JOB ITEM: Show every line in the data below that contains the string "Club".

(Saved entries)

__________

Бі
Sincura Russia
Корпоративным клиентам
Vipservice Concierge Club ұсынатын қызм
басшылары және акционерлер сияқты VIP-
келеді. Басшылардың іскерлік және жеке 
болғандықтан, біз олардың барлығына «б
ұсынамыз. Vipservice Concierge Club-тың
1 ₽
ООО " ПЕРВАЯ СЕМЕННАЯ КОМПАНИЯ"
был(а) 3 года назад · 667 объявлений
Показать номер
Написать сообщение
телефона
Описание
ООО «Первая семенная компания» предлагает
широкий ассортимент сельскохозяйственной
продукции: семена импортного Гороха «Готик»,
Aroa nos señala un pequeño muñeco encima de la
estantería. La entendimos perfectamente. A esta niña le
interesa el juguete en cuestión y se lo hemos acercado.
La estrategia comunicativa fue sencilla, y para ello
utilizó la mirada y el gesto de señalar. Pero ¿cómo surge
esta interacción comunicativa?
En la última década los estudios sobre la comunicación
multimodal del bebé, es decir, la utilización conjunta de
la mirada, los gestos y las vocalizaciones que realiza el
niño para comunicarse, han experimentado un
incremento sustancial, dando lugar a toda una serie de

__________

TASK ANSWER:
Vipservice Concierge Club ұсынатын қызм
ұсынамыз. Vipservice Concierge Club-тың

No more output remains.